→ **Work to complete**: Reproduce the entries with every "Mitigation" changed to "Response" and all else unchanged. Leave out the pictures.

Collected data
--- --- ---
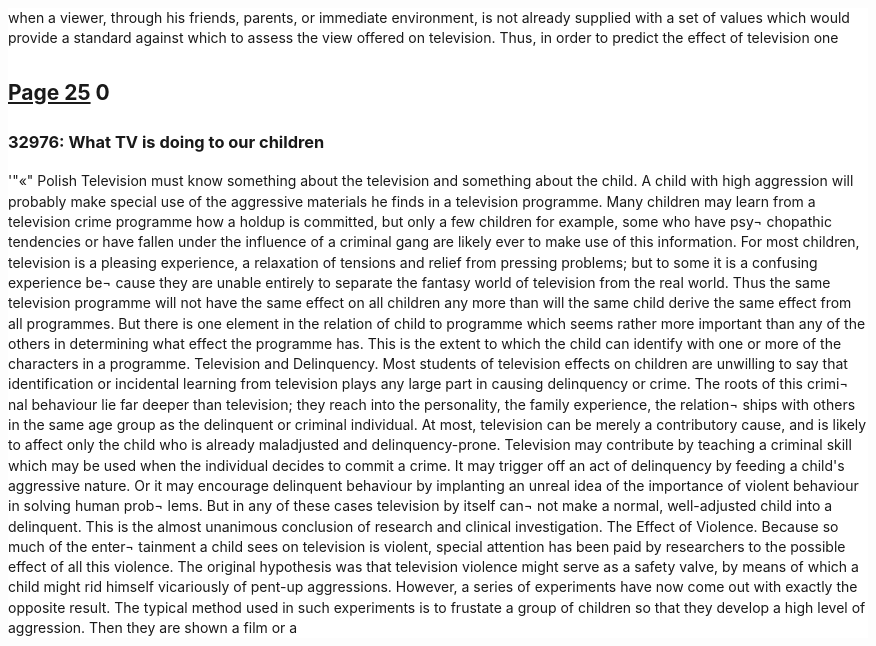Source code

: when a viewer, through his friends, parents, or immediate
environment, is not already supplied with a set of values
which would provide a standard against which to assess
the view offered on television.
Thus, in order to predict the effect of television one
## [Page 25](https://demo.humlab.umu.se/courier/031600engo.pdf#page=25) 0
### 32976: What TV is doing to our children
'"«"
Polish Television
must know something about the television and something
about the child. A child with high aggression will probably
make special use of the aggressive materials he finds in
a television programme. Many children may learn from
a television crime programme how a holdup is committed,
but only a few children for example, some who have psy¬
chopathic tendencies or have fallen under the influence
of a criminal gang are likely ever to make use of this
information. For most children, television is a pleasing
experience, a relaxation of tensions and relief from pressing
problems; but to some it is a confusing experience be¬
cause they are unable entirely to separate the fantasy world
of television from the real world. Thus the same television
programme will not have the same effect on all children
any more than will the same child derive the same effect
from all programmes.
But there is one element in the relation of child to
programme which seems rather more important than any
of the others in determining what effect the programme has.
This is the extent to which the child can identify with one
or more of the characters in a programme.
Television and Delinquency. Most students of television
effects on children are unwilling to say that identification
or incidental learning from television plays any large part
in causing delinquency or crime. The roots of this crimi¬
nal behaviour lie far deeper than television; they reach
into the personality, the family experience, the relation¬
ships with others in the same age group as the delinquent
or criminal individual. At most, television can be merely
a contributory cause, and is likely to affect only the child
who is already maladjusted and delinquency-prone.
Television may contribute by teaching a criminal skill
which may be used when the individual decides to commit
a crime. It may trigger off an act of delinquency by
feeding a child's aggressive nature. Or it may encourage
delinquent behaviour by implanting an unreal idea of the
importance of violent behaviour in solving human prob¬
lems. But in any of these cases television by itself can¬
not make a normal, well-adjusted child into a delinquent.
This is the almost unanimous conclusion of research and
clinical investigation.
The Effect of Violence. Because so much of the enter¬
tainment a child sees on television is violent, special
attention has been paid by researchers to the possible
effect of all this violence. The original hypothesis was
that television violence might serve as a safety valve, by
means of which a child might rid himself vicariously of
pent-up aggressions. However, a series of experiments
have now come out with exactly the opposite result.
The typical method used in such experiments is to
frustate a group of children so that they develop a high
level of aggression. Then they are shown a film or a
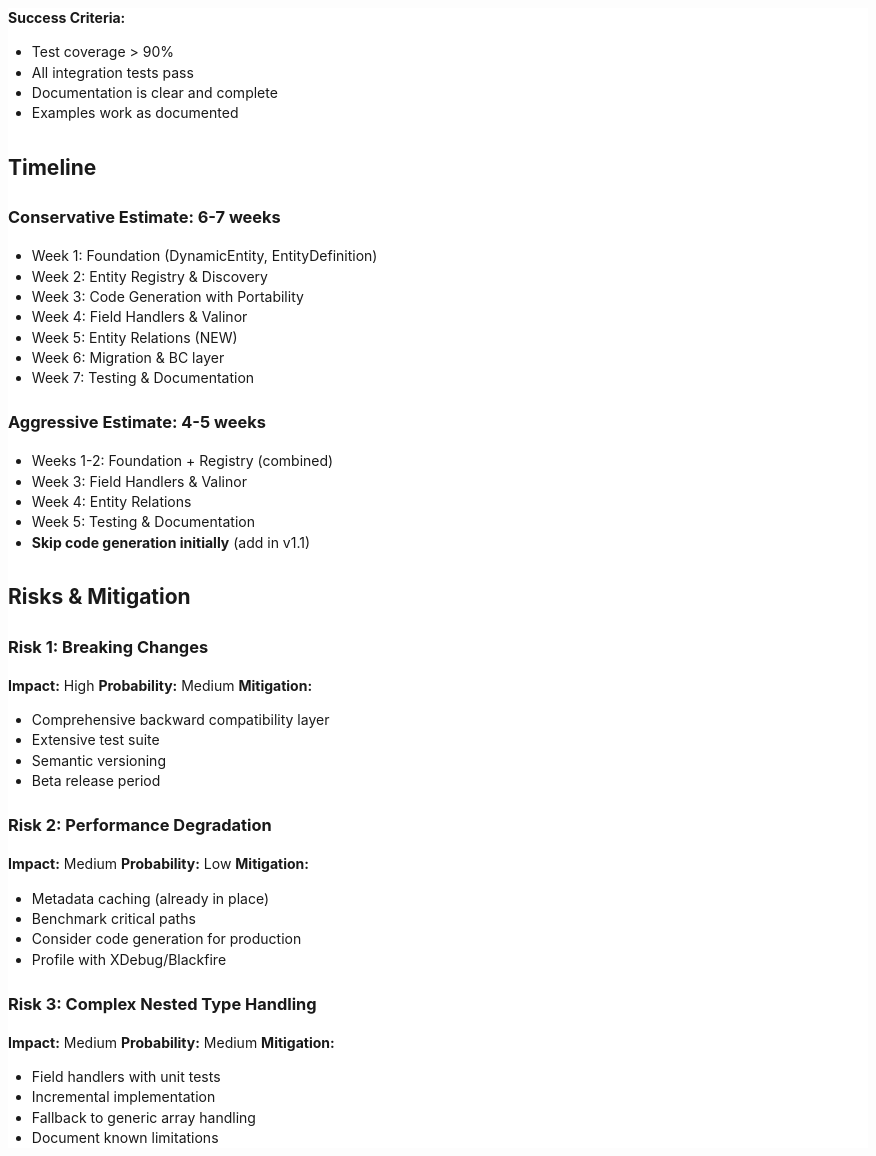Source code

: **Success Criteria:**
- Test coverage > 90%
- All integration tests pass
- Documentation is clear and complete
- Examples work as documented

## Timeline

### Conservative Estimate: 6-7 weeks
- Week 1: Foundation (DynamicEntity, EntityDefinition)
- Week 2: Entity Registry & Discovery
- Week 3: Code Generation with Portability
- Week 4: Field Handlers & Valinor
- Week 5: Entity Relations (NEW)
- Week 6: Migration & BC layer
- Week 7: Testing & Documentation

### Aggressive Estimate: 4-5 weeks
- Weeks 1-2: Foundation + Registry (combined)
- Week 3: Field Handlers & Valinor
- Week 4: Entity Relations
- Week 5: Testing & Documentation
- **Skip code generation initially** (add in v1.1)

## Risks & Mitigation

### Risk 1: Breaking Changes
**Impact:** High
**Probability:** Medium
**Mitigation:**
- Comprehensive backward compatibility layer
- Extensive test suite
- Semantic versioning
- Beta release period

### Risk 2: Performance Degradation
**Impact:** Medium
**Probability:** Low
**Mitigation:**
- Metadata caching (already in place)
- Benchmark critical paths
- Consider code generation for production
- Profile with XDebug/Blackfire

### Risk 3: Complex Nested Type Handling
**Impact:** Medium
**Probability:** Medium
**Mitigation:**
- Field handlers with unit tests
- Incremental implementation
- Fallback to generic array handling
- Document known limitations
--- --- ---
→ **Your response**:
Source code

: when a viewer, through his friends, parents, or immediate
environment, is not already supplied with a set of values
which would provide a standard against which to assess
the view offered on television.
Thus, in order to predict the effect of television one
## [Page 25](https://demo.humlab.umu.se/courier/031600engo.pdf#page=25) 0
### 32976: What TV is doing to our children
'"«"
Polish Television
must know something about the television and something
about the child. A child with high aggression will probably
make special use of the aggressive materials he finds in
a television programme. Many children may learn from
a television crime programme how a holdup is committed,
but only a few children for example, some who have psy¬
chopathic tendencies or have fallen under the influence
of a criminal gang are likely ever to make use of this
information. For most children, television is a pleasing
experience, a relaxation of tensions and relief from pressing
problems; but to some it is a confusing experience be¬
cause they are unable entirely to separate the fantasy world
of television from the real world. Thus the same television
programme will not have the same effect on all children
any more than will the same child derive the same effect
from all programmes.
But there is one element in the relation of child to
programme which seems rather more important than any
of the others in determining what effect the programme has.
This is the extent to which the child can identify with one
or more of the characters in a programme.
Television and Delinquency. Most students of television
effects on children are unwilling to say that identification
or incidental learning from television plays any large part
in causing delinquency or crime. The roots of this crimi¬
nal behaviour lie far deeper than television; they reach
into the personality, the family experience, the relation¬
ships with others in the same age group as the delinquent
or criminal individual. At most, television can be merely
a contributory cause, and is likely to affect only the child
who is already maladjusted and delinquency-prone.
Television may contribute by teaching a criminal skill
which may be used when the individual decides to commit
a crime. It may trigger off an act of delinquency by
feeding a child's aggressive nature. Or it may encourage
delinquent behaviour by implanting an unreal idea of the
importance of violent behaviour in solving human prob¬
lems. But in any of these cases television by itself can¬
not make a normal, well-adjusted child into a delinquent.
This is the almost unanimous conclusion of research and
clinical investigation.
The Effect of Violence. Because so much of the enter¬
tainment a child sees on television is violent, special
attention has been paid by researchers to the possible
effect of all this violence. The original hypothesis was
that television violence might serve as a safety valve, by
means of which a child might rid himself vicariously of
pent-up aggressions. However, a series of experiments
have now come out with exactly the opposite result.
The typical method used in such experiments is to
frustate a group of children so that they develop a high
level of aggression. Then they are shown a film or a
Source code

: **Success Criteria:**
- Test coverage > 90%
- All integration tests pass
- Documentation is clear and complete
- Examples work as documented

## Timeline

### Conservative Estimate: 6-7 weeks
- Week 1: Foundation (DynamicEntity, EntityDefinition)
- Week 2: Entity Registry & Discovery
- Week 3: Code Generation with Portability
- Week 4: Field Handlers & Valinor
- Week 5: Entity Relations (NEW)
- Week 6: Migration & BC layer
- Week 7: Testing & Documentation

### Aggressive Estimate: 4-5 weeks
- Weeks 1-2: Foundation + Registry (combined)
- Week 3: Field Handlers & Valinor
- Week 4: Entity Relations
- Week 5: Testing & Documentation
- **Skip code generation initially** (add in v1.1)

## Risks & Response

### Risk 1: Breaking Changes
**Impact:** High
**Probability:** Medium
**Response:**
- Comprehensive backward compatibility layer
- Extensive test suite
- Semantic versioning
- Beta release period

### Risk 2: Performance Degradation
**Impact:** Medium
**Probability:** Low
**Response:**
- Metadata caching (already in place)
- Benchmark critical paths
- Consider code generation for production
- Profile with XDebug/Blackfire

### Risk 3: Complex Nested Type Handling
**Impact:** Medium
**Probability:** Medium
**Response:**
- Field handlers with unit tests
- Incremental implementation
- Fallback to generic array handling
- Document known limitations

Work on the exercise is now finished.